Plans are all very well, but real life doesn’t seem to have much regard for them. By day three, wheels start to come off The Great Escape wagon. (If you’re doing it right anyway.) We’d had an aimless morning not quite managing to catch any one properly, before settling in The Mesmerist for IYES.
They weren’t having the best day either. Technical difficulties meant that their backing tracks weren’t operational. Fortunately, they rose to the challenge and played a stripped down set, comprising of two electric guitars and vocals. This drew them closer in tone to The XX than they are in reality, but the minimal arrangements and crystalline vocals were a welcome soundscape to the morning after the nights before. A delicate cover of Bon Iver’s Flume closed the curtailed, yet tantalising set.

Technical problems bugged Lu Lu James as well. Not that we noticed. We were too busy falling in love. Lu Lu arrived on stage, hooded, swathed in black robes. Occasionally peeping out, coyly eyeing her audience. That’s the last time you’ll read the word “coy” in a Lu Lu James review however, I mean, just look at that picture below. She had a great rapport with the crowd who warmed to her immediately, and dealt with whatever technical problems they were having in the time manner of threatening the sound man with physical violence.
Lu Lu James isn’t a star in waiting, she isn’t waiting.
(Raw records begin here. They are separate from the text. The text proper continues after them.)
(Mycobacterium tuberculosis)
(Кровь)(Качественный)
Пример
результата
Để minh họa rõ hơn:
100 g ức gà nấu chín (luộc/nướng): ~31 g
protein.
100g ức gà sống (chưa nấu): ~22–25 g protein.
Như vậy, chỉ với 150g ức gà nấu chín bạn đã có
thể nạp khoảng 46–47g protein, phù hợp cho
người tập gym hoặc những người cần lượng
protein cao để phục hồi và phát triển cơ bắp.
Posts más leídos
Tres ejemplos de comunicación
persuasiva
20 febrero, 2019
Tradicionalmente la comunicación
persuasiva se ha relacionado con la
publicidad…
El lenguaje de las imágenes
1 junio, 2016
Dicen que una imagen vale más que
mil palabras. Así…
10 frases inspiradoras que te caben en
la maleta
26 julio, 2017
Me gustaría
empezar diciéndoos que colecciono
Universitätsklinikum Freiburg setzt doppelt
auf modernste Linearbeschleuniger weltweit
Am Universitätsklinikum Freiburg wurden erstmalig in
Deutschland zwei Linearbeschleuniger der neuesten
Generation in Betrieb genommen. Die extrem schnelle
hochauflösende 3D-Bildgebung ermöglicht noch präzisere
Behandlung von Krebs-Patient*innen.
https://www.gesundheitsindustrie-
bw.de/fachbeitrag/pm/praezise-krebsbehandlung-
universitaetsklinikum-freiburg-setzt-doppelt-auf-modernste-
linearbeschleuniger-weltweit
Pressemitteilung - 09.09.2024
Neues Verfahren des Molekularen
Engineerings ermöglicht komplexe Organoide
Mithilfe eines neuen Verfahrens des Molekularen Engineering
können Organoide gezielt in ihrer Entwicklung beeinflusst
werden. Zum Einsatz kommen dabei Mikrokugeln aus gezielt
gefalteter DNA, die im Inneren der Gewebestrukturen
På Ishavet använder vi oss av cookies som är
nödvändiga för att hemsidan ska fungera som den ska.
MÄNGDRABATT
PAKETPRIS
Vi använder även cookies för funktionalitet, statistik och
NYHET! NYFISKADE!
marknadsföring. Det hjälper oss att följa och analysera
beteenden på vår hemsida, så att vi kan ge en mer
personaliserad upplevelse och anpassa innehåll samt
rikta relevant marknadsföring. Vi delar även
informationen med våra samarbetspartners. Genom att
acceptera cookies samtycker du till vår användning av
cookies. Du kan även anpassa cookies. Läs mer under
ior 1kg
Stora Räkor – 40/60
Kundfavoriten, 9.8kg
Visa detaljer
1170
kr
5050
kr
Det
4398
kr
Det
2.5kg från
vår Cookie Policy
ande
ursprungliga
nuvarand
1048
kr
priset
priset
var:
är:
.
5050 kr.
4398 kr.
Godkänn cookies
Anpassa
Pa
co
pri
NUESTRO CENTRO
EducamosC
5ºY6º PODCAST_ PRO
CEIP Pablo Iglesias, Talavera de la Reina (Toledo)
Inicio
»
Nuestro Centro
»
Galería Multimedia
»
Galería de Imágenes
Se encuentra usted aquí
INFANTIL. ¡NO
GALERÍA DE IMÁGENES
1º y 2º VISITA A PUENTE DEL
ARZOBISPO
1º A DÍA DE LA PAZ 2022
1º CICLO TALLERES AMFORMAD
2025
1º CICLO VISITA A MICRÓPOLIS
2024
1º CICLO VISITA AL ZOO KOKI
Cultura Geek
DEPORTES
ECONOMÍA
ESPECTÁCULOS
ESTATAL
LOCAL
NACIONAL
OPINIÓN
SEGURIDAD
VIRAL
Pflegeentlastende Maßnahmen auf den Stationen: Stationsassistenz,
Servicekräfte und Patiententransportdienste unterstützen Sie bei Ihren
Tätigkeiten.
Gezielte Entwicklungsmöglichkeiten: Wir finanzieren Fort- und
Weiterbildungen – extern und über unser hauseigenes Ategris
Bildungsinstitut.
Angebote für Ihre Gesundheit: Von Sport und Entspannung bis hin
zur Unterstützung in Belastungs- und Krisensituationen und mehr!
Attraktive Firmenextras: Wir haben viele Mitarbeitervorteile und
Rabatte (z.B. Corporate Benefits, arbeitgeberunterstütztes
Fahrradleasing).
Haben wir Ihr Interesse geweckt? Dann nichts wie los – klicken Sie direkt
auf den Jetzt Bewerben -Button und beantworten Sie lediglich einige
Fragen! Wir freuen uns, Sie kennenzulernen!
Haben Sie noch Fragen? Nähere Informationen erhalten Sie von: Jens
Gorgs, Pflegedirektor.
By the time Lu Lu James left the stage, the queue for Chvrches was disappearing off down towards Brighton Marina, while inside we were pinned against the back wall of the club by the unrelenting bass frequencies of Mø. They were probably pretty good, it’s hard to tell. We were in the eye of a subsonic storm. You win Mø. I’m not sure what you win, but you win.
You don’t expect to be confronted by your own mortality at a Chvches gig, but the men in the audience were given pause for thought by front woman Lauren Mayberry when she introduced a song with the words “This song is about girls who are cunts to other girls. You shouldn’t do that because men die first, you know so….” I don’t know how the sentence finished, I don’t think I know anything any more. Where is my wife and family, what if I die here…
Still it’s hard to be morbid for long at a Chvches gig when there is so much life affirming joy pouring from the speakers. Not lyrically maybe, Lauren was probably still singing about girls who are cuntish, but the infectious, anthemic melodies gladden your heart, and her vocal sound is the perfect accompaniment.

Woods closed this years Great Escape for us. Yes, alright, we’d later go on to fail miserably to see Parquet Courts, and end up in that place with the sticky floor watching Soul Sister Dance Revolution, but whiskey made us do that. Woods was a conscious decision.
Well done conscious brain. Wood were amazing, they rocked out way more than I expected, epic jams weren’t at all self-indulgent (ahem U.M.O.) and falsetto vocals soared. The only fly in the ointment was the bass player’s dysfunctional guitar strap. The day three gremlin’s last huzzah.